Nesse período, surgiu um escritor de forte veia humorística, cujos livros passaram a vender como os de nenhum outro até então. Samuel L. Clemens, conhecido pelo pseudônimo de Mark Twain, viveu quando jovem perto do rio Mississippi e retrata a gente da região com acuidade e humor em obras como The Adventures of Tom Sawyer (1876; As aventuras de Tom Sawyer) e The Adventures of Huckleberry Finn (1885; As aventuras de Huckleberry Finn), para muitos o maior romance americano. Autora marcante, que só a partir de meados do século XX tornou-se aos poucos conhecida, é Emily Dickinson, poeta cuja obra completa só foi publicada em 1955, quase setenta anos após sua morte. Sua poesia é considerada pela crítica a melhor de todos os tempos nos Estados Unidos.

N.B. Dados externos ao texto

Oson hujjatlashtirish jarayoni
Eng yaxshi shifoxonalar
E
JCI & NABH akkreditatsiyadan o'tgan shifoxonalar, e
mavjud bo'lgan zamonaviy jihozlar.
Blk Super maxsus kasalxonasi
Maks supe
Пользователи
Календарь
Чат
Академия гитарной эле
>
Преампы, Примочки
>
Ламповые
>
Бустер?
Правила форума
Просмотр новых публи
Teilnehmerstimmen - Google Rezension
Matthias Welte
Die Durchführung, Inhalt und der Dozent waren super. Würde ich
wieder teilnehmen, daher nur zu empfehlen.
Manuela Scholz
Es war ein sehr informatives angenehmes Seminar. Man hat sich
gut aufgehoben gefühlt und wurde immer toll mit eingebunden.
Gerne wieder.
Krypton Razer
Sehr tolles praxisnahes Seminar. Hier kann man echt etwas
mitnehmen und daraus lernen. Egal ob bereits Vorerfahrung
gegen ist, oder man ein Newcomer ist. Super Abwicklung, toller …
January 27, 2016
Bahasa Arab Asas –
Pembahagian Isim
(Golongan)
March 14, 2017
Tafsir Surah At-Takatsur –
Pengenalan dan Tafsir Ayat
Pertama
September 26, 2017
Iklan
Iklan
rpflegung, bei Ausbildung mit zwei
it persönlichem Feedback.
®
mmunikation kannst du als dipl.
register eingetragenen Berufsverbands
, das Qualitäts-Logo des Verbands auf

A América foi sendo descoberta – seus campos, a pradaria, as planícies, as montanhas, as praias, a costa, as populações das vilas e campos – e nasceu entre seus escritores o sentimento de que havia motivos bastantes no país para suas obras. Passaram a encontrar oportunidades para descrever e narrar com realismo esses aspectos locais e provinciais. No verso, como na prosa, reproduziram-se os costumes e linguagens de cada região nas obras de Richard M. Johnston, Mary N. Murfree, Thomas N. Page, George Washington Cable, Joel Chandler Harris, Lafcadio Hearn e, da Nova Inglaterra, Sarah O. Jewett, Mary E. Wilkins Freeman, Hamlin Garland e Edward Eggleston.
No fim do século XIX, houve grande produção de romances históricos, cuja maior parte foi esquecida. Alguns, porém, tiveram grande êxito e certo valor literário. O general Lew Wallace, que havia publicado um romance sobre a conquista do México, pintou em Ben Hur (1880) o fim do Império Romano e o aparecimento do cristianismo. Nessa virada de século, sobressaíram-se ainda Theodore Dreiser, Upton Sinclair, Sherwood Anderson e Edith Wharton.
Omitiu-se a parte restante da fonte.